_EXERCISE:_ Print the entries in full, word for word, but not the pictures.
*** Opening of SUPPLIED INFORMATION ***
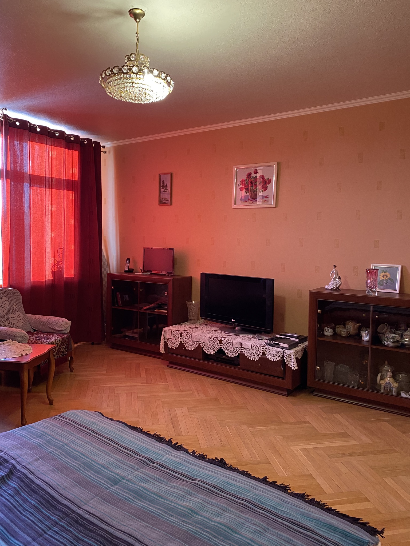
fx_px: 411
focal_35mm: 26
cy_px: 273
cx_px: 205
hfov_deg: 53.1
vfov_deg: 67.3
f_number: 1.8
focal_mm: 4.25
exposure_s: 1/60
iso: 400
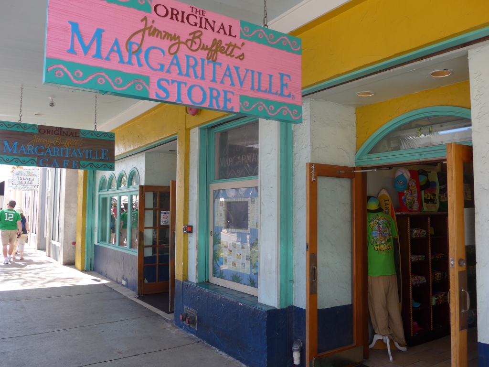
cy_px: 184
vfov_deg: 48.2
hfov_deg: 61.7
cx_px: 244
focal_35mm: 29
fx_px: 410
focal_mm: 6
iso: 80
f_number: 2.8
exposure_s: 1/200
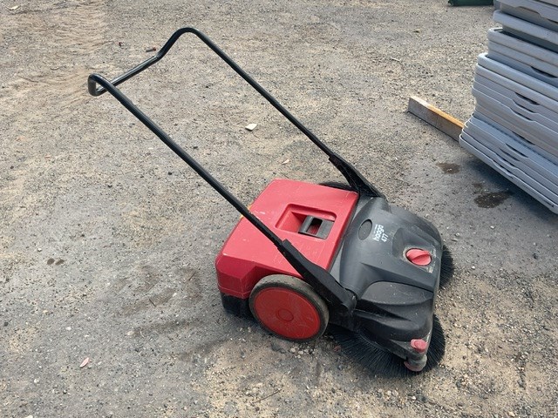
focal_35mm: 29
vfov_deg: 48.2
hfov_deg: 61.7
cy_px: 209
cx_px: 279
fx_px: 467
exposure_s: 1/792
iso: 16
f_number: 1.8
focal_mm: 3
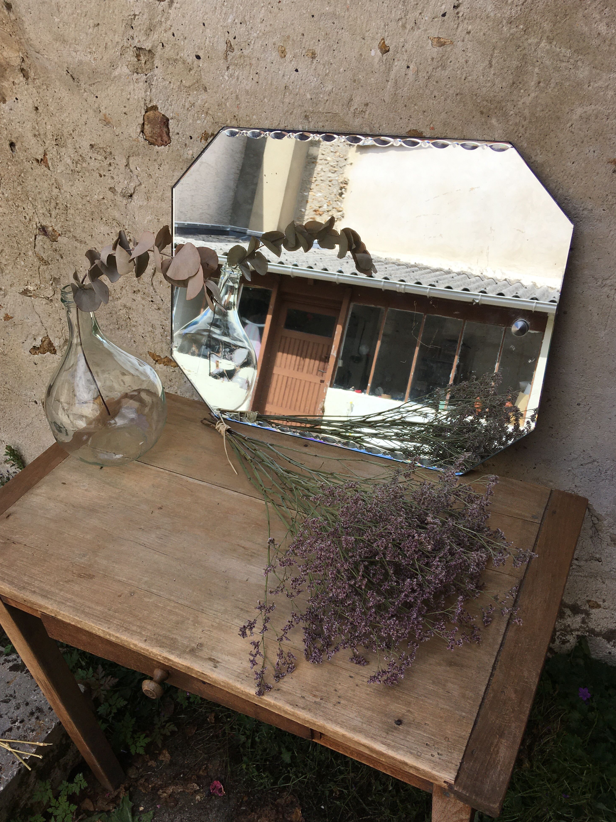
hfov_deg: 46.8
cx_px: 307
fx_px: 712
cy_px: 422
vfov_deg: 60.0
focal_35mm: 30
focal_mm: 4.15
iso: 25
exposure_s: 1/1148
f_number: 2.2
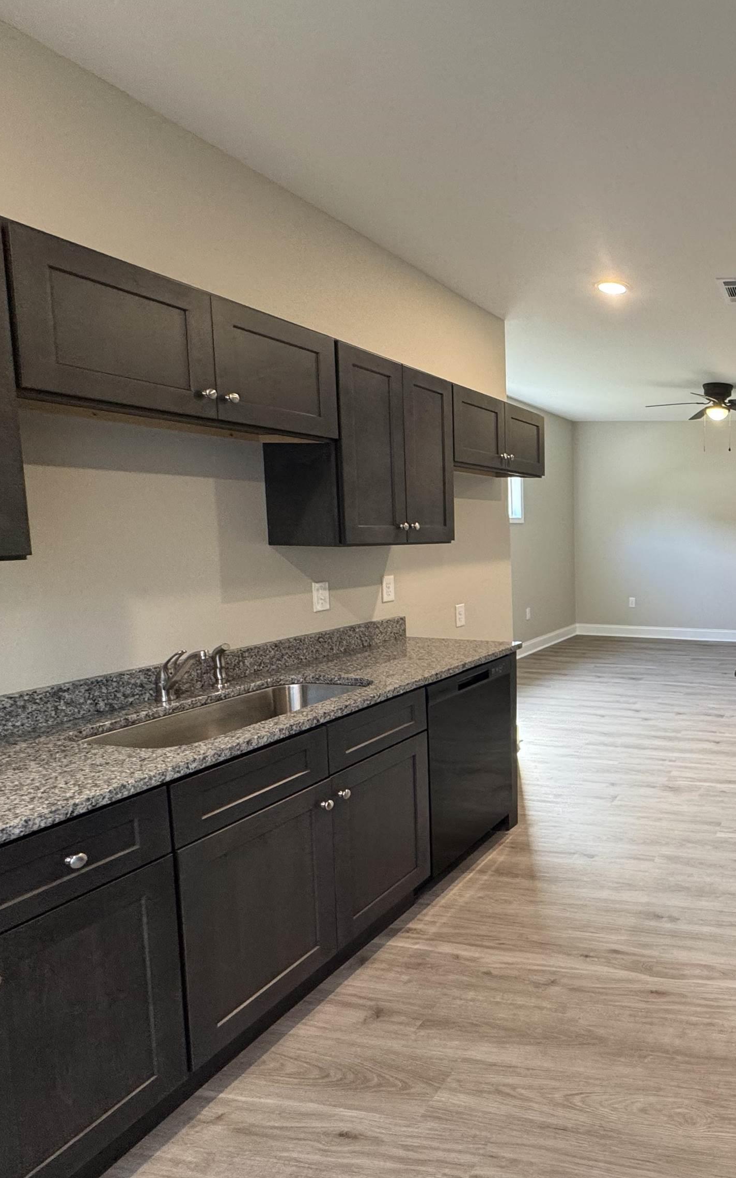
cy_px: 587
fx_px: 642
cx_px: 757
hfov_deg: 47.9
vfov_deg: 85.1
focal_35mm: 20
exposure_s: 1/60
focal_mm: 2.22
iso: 200
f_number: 2.2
*** Close of SUPPLIED INFORMATION ***
_EXPECTED ANSWER:_
fx_px: 411
focal_35mm: 26
cy_px: 273
cx_px: 205
hfov_deg: 53.1
vfov_deg: 67.3
f_number: 1.8
focal_mm: 4.25
exposure_s: 1/60
iso: 400
cy_px: 184
vfov_deg: 48.2
hfov_deg: 61.7
cx_px: 244
focal_35mm: 29
fx_px: 410
focal_mm: 6
iso: 80
f_number: 2.8
exposure_s: 1/200
focal_35mm: 29
vfov_deg: 48.2
hfov_deg: 61.7
cy_px: 209
cx_px: 279
fx_px: 467
exposure_s: 1/792
iso: 16
f_number: 1.8
focal_mm: 3
hfov_deg: 46.8
cx_px: 307
fx_px: 712
cy_px: 422
vfov_deg: 60.0
focal_35mm: 30
focal_mm: 4.15
iso: 25
exposure_s: 1/1148
f_number: 2.2
cy_px: 587
fx_px: 642
cx_px: 757
hfov_deg: 47.9
vfov_deg: 85.1
focal_35mm: 20
exposure_s: 1/60
focal_mm: 2.22
iso: 200
f_number: 2.2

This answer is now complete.